Weddings and events too risky
Leela Brett says it has been a whirlwind three weeks for her business Your Gourmet. She said right at the beginning of lockdown it was obvious that weddings and events would be too risky for quite some time. ‘Big events, which I specialise in, were the first to stop,’ she said. ‘I suspect that they will be the last to come back. So all the chefs, waiters, dishwashers and bartenders who come together over the weekend suddenly had no work.’
Ms Brett said she called my crew to get an idea of who was working, or had been fired, or if they had a partner still working. All of my staff are casual and have at least one other job, but many have been working for me for over 10 years and we have a strong bond.
‘It became clear that about five of my crew would be fine and could weather this pandemic storm for 5-6 months.

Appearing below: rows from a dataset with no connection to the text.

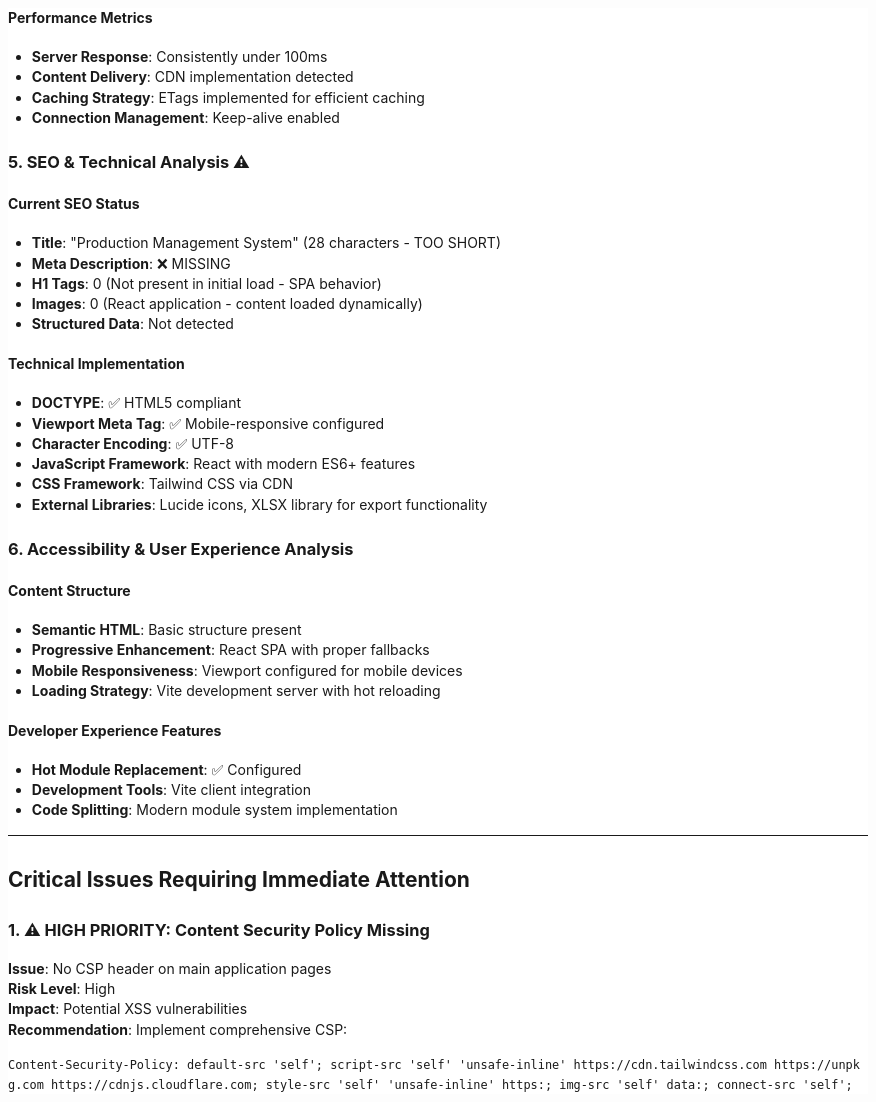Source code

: #### Performance Metrics
- **Server Response**: Consistently under 100ms
- **Content Delivery**: CDN implementation detected
- **Caching Strategy**: ETags implemented for efficient caching
- **Connection Management**: Keep-alive enabled

### 5. SEO & Technical Analysis ⚠️

#### Current SEO Status
- **Title**: "Production Management System" (28 characters - TOO SHORT)
- **Meta Description**: ❌ MISSING
- **H1 Tags**: 0 (Not present in initial load - SPA behavior)
- **Images**: 0 (React application - content loaded dynamically)
- **Structured Data**: Not detected

#### Technical Implementation
- **DOCTYPE**: ✅ HTML5 compliant
- **Viewport Meta Tag**: ✅ Mobile-responsive configured
- **Character Encoding**: ✅ UTF-8
- **JavaScript Framework**: React with modern ES6+ features
- **CSS Framework**: Tailwind CSS via CDN
- **External Libraries**: Lucide icons, XLSX library for export functionality

### 6. Accessibility & User Experience Analysis

#### Content Structure
- **Semantic HTML**: Basic structure present
- **Progressive Enhancement**: React SPA with proper fallbacks
- **Mobile Responsiveness**: Viewport configured for mobile devices
- **Loading Strategy**: Vite development server with hot reloading

#### Developer Experience Features
- **Hot Module Replacement**: ✅ Configured
- **Development Tools**: Vite client integration
- **Code Splitting**: Modern module system implementation

---

## Critical Issues Requiring Immediate Attention

### 1. ⚠️ HIGH PRIORITY: Content Security Policy Missing
**Issue**: No CSP header on main application pages  
**Risk Level**: High  
**Impact**: Potential XSS vulnerabilities  
**Recommendation**: Implement comprehensive CSP:
```
Content-Security-Policy: default-src 'self'; script-src 'self' 'unsafe-inline' https://cdn.tailwindcss.com https://unpkg.com https://cdnjs.cloudflare.com; style-src 'self' 'unsafe-inline' https:; img-src 'self' data:; connect-src 'self';
```
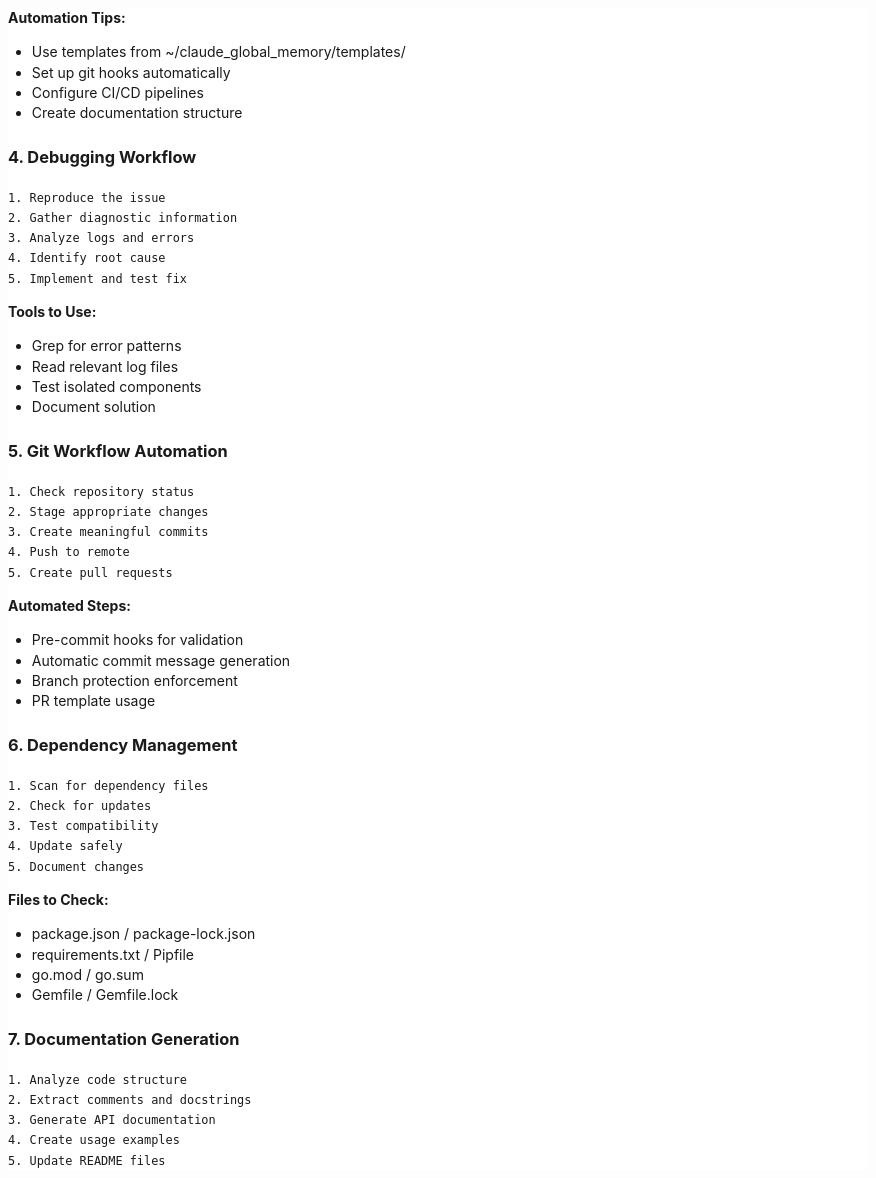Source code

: **Automation Tips:**
- Use templates from ~/claude_global_memory/templates/
- Set up git hooks automatically
- Configure CI/CD pipelines
- Create documentation structure

### 4. Debugging Workflow
```
1. Reproduce the issue
2. Gather diagnostic information
3. Analyze logs and errors
4. Identify root cause
5. Implement and test fix
```

**Tools to Use:**
- Grep for error patterns
- Read relevant log files
- Test isolated components
- Document solution

### 5. Git Workflow Automation
```
1. Check repository status
2. Stage appropriate changes
3. Create meaningful commits
4. Push to remote
5. Create pull requests
```

**Automated Steps:**
- Pre-commit hooks for validation
- Automatic commit message generation
- Branch protection enforcement
- PR template usage

### 6. Dependency Management
```
1. Scan for dependency files
2. Check for updates
3. Test compatibility
4. Update safely
5. Document changes
```

**Files to Check:**
- package.json / package-lock.json
- requirements.txt / Pipfile
- go.mod / go.sum
- Gemfile / Gemfile.lock

### 7. Documentation Generation
```
1. Analyze code structure
2. Extract comments and docstrings
3. Generate API documentation
4. Create usage examples
5. Update README files
```
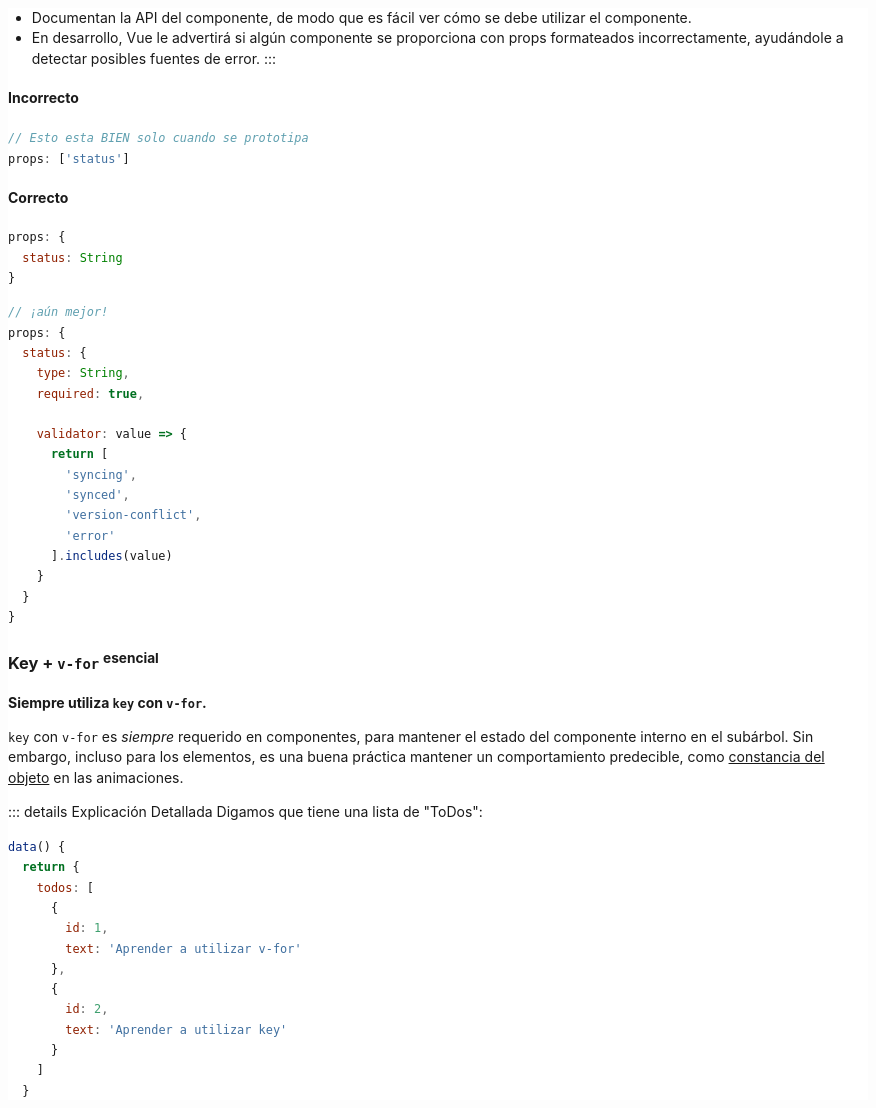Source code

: - Documentan la API del componente, de modo que es fácil ver cómo se debe utilizar el componente.
- En desarrollo, Vue le advertirá si algún componente se proporciona con props formateados incorrectamente, ayudándole a detectar posibles fuentes de error.
:::

<div class="style-example style-example-bad">
<h4>Incorrecto</h4>

```js
// Esto esta BIEN solo cuando se prototipa
props: ['status']
```
</div>

<div class="style-example style-example-good">
<h4>Correcto</h4>

```js
props: {
  status: String
}
```

```js
// ¡aún mejor!
props: {
  status: {
    type: String,
    required: true,

    validator: value => {
      return [
        'syncing',
        'synced',
        'version-conflict',
        'error'
      ].includes(value)
    }
  }
}
```
</div>

### Key + `v-for` <sup data-p="a">esencial</sup>

**Siempre utiliza `key` con `v-for`.**

`key` con `v-for` es _siempre_ requerido en componentes, para mantener el estado del componente interno en el subárbol. Sin embargo, incluso para los elementos, es una buena práctica mantener un comportamiento predecible, como [constancia del objeto](https://bost.ocks.org/mike/constancy/) en las animaciones.

::: details Explicación Detallada
Digamos que tiene una lista de "ToDos":

```js
data() {
  return {
    todos: [
      {
        id: 1,
        text: 'Aprender a utilizar v-for'
      },
      {
        id: 2,
        text: 'Aprender a utilizar key'
      }
    ]
  }
```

The other five were going to be in dire straights with no income for food or rent. So I decided to turn the business around and offer something very different from gourmet luxury catering: home delivery meals.
‘I am making home cooked meals like lasagna, malai kofta and fish pie, but with the quality ingredients. I only cook what is on order, so all meals are cooked fresh, chilled then delivered the next day. Right now we are delivering twice a week but as more people order I hope to expand to four or five days a week.
A waiting list of staff
Ms Brett says she currently has two chefs working two to four days per week and has a waiting list of four staff as soon as they get enough orders.
‘We have also started delivering meals to families in need around the shire, from a list of nominees sent in from the community. We are delivering bags of around 10 meals to around four nominees per week so far and this week hope to deliver more.
‘Our new “baby” means we have had to spend a few thousand in investment in packaging, advertising and things like shopify – the last of our savings. its means long hours in the kitchen and at our computers (while homeschooling two kids).
‘It’s been hard. Hard physically and hard emotionally. But the fact that we are making something beautiful and healthy that the community wants, getting our crew back to work and bringing help to the families that are hurting the most makes it worthwhile. Time will tell if this is something we will do longterm but we are really proud of what we are doing now.’